§ Written exercise: Retype every line of the records below, reproducing each one character for character without changing anything.

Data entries

————————

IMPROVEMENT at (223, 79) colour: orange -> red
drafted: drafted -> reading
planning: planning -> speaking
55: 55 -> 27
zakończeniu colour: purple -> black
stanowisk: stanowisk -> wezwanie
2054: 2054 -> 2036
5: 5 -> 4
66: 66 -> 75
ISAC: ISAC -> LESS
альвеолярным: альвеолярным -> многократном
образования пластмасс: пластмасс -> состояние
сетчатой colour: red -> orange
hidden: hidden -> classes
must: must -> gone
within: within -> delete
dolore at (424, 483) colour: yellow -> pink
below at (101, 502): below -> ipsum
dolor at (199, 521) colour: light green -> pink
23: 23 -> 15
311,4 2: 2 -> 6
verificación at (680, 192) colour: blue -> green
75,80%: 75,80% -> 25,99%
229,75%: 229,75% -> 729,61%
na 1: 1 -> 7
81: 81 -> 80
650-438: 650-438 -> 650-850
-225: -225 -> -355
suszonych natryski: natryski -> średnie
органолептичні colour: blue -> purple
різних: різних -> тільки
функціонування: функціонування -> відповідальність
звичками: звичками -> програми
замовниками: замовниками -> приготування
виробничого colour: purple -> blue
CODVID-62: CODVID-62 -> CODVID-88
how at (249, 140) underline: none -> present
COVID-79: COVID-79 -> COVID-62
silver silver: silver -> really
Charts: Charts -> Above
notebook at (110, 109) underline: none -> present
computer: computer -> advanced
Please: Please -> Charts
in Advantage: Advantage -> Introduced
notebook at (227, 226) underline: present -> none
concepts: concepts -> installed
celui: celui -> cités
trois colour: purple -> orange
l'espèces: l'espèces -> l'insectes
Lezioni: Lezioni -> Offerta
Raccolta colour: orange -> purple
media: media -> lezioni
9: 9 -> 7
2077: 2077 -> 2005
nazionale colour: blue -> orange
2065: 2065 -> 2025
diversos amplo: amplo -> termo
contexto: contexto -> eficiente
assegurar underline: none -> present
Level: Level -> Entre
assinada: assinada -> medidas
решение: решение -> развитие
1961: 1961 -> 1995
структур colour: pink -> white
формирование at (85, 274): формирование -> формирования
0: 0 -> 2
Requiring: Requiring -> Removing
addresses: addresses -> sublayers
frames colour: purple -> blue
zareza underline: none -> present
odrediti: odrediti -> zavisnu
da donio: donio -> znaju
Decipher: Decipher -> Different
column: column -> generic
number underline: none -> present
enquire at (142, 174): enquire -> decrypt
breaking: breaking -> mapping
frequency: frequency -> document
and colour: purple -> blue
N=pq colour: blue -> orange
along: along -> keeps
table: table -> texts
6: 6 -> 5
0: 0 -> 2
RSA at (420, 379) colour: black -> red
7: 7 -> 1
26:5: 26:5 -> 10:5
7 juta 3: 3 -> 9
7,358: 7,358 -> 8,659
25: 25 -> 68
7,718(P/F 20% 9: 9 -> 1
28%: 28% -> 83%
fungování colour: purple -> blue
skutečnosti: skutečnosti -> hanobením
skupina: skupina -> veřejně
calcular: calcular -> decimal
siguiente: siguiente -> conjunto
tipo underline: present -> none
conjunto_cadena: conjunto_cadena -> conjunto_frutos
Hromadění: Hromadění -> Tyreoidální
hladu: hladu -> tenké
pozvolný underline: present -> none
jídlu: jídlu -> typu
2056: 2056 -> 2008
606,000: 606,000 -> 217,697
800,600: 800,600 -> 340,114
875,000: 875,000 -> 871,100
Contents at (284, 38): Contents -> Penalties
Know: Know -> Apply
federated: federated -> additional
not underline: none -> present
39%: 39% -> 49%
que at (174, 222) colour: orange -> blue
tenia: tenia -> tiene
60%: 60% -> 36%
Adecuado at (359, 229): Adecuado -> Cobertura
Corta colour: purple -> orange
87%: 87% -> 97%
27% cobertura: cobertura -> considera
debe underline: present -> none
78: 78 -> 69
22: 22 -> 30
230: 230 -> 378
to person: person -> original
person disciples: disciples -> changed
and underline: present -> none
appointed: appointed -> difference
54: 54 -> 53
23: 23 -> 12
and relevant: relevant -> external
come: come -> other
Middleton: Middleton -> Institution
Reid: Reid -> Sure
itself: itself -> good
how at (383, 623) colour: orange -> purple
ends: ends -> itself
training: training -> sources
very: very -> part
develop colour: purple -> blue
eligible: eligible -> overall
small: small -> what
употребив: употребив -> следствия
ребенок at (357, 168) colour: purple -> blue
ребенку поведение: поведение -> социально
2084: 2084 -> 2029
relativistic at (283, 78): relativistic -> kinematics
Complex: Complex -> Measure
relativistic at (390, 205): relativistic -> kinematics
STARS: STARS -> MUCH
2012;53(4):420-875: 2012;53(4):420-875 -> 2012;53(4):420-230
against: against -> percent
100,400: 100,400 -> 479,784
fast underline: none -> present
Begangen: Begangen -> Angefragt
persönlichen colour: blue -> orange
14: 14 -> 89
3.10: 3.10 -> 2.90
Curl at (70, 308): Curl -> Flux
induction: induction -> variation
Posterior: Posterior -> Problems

————————

§ In response:
IMPROVEMENT at (223, 79) colour: orange -> red
drafted: drafted -> reading
planning: planning -> speaking
55: 55 -> 27
zakończeniu colour: purple -> black
stanowisk: stanowisk -> wezwanie
2054: 2054 -> 2036
5: 5 -> 4
66: 66 -> 75
ISAC: ISAC -> LESS
альвеолярным: альвеолярным -> многократном
образования пластмасс: пластмасс -> состояние
сетчатой colour: red -> orange
hidden: hidden -> classes
must: must -> gone
within: within -> delete
dolore at (424, 483) colour: yellow -> pink
below at (101, 502): below -> ipsum
dolor at (199, 521) colour: light green -> pink
23: 23 -> 15
311,4 2: 2 -> 6
verificación at (680, 192) colour: blue -> green
75,80%: 75,80% -> 25,99%
229,75%: 229,75% -> 729,61%
na 1: 1 -> 7
81: 81 -> 80
650-438: 650-438 -> 650-850
-225: -225 -> -355
suszonych natryski: natryski -> średnie
органолептичні colour: blue -> purple
різних: різних -> тільки
функціонування: функціонування -> відповідальність
звичками: звичками -> програми
замовниками: замовниками -> приготування
виробничого colour: purple -> blue
CODVID-62: CODVID-62 -> CODVID-88
how at (249, 140) underline: none -> present
COVID-79: COVID-79 -> COVID-62
silver silver: silver -> really
Charts: Charts -> Above
notebook at (110, 109) underline: none -> present
computer: computer -> advanced
Please: Please -> Charts
in Advantage: Advantage -> Introduced
notebook at (227, 226) underline: present -> none
concepts: concepts -> installed
celui: celui -> cités
trois colour: purple -> orange
l'espèces: l'espèces -> l'insectes
Lezioni: Lezioni -> Offerta
Raccolta colour: orange -> purple
media: media -> lezioni
9: 9 -> 7
2077: 2077 -> 2005
nazionale colour: blue -> orange
2065: 2065 -> 2025
diversos amplo: amplo -> termo
contexto: contexto -> eficiente
assegurar underline: none -> present
Level: Level -> Entre
assinada: assinada -> medidas
решение: решение -> развитие
1961: 1961 -> 1995
структур colour: pink -> white
формирование at (85, 274): формирование -> формирования
0: 0 -> 2
Requiring: Requiring -> Removing
addresses: addresses -> sublayers
frames colour: purple -> blue
zareza underline: none -> present
odrediti: odrediti -> zavisnu
da donio: donio -> znaju
Decipher: Decipher -> Different
column: column -> generic
number underline: none -> present
enquire at (142, 174): enquire -> decrypt
breaking: breaking -> mapping
frequency: frequency -> document
and colour: purple -> blue
N=pq colour: blue -> orange
along: along -> keeps
table: table -> texts
6: 6 -> 5
0: 0 -> 2
RSA at (420, 379) colour: black -> red
7: 7 -> 1
26:5: 26:5 -> 10:5
7 juta 3: 3 -> 9
7,358: 7,358 -> 8,659
25: 25 -> 68
7,718(P/F 20% 9: 9 -> 1
28%: 28% -> 83%
fungování colour: purple -> blue
skutečnosti: skutečnosti -> hanobením
skupina: skupina -> veřejně
calcular: calcular -> decimal
siguiente: siguiente -> conjunto
tipo underline: present -> none
conjunto_cadena: conjunto_cadena -> conjunto_frutos
Hromadění: Hromadění -> Tyreoidální
hladu: hladu -> tenké
pozvolný underline: present -> none
jídlu: jídlu -> typu
2056: 2056 -> 2008
606,000: 606,000 -> 217,697
800,600: 800,600 -> 340,114
875,000: 875,000 -> 871,100
Contents at (284, 38): Contents -> Penalties
Know: Know -> Apply
federated: federated -> additional
not underline: none -> present
39%: 39% -> 49%
que at (174, 222) colour: orange -> blue
tenia: tenia -> tiene
60%: 60% -> 36%
Adecuado at (359, 229): Adecuado -> Cobertura
Corta colour: purple -> orange
87%: 87% -> 97%
27% cobertura: cobertura -> considera
debe underline: present -> none
78: 78 -> 69
22: 22 -> 30
230: 230 -> 378
to person: person -> original
person disciples: disciples -> changed
and underline: present -> none
appointed: appointed -> difference
54: 54 -> 53
23: 23 -> 12
and relevant: relevant -> external
come: come -> other
Middleton: Middleton -> Institution
Reid: Reid -> Sure
itself: itself -> good
how at (383, 623) colour: orange -> purple
ends: ends -> itself
training: training -> sources
very: very -> part
develop colour: purple -> blue
eligible: eligible -> overall
small: small -> what
употребив: употребив -> следствия
ребенок at (357, 168) colour: purple -> blue
ребенку поведение: поведение -> социально
2084: 2084 -> 2029
relativistic at (283, 78): relativistic -> kinematics
Complex: Complex -> Measure
relativistic at (390, 205): relativistic -> kinematics
STARS: STARS -> MUCH
2012;53(4):420-875: 2012;53(4):420-875 -> 2012;53(4):420-230
against: against -> percent
100,400: 100,400 -> 479,784
fast underline: none -> present
Begangen: Begangen -> Angefragt
persönlichen colour: blue -> orange
14: 14 -> 89
3.10: 3.10 -> 2.90
Curl at (70, 308): Curl -> Flux
induction: induction -> variation
Posterior: Posterior -> Problems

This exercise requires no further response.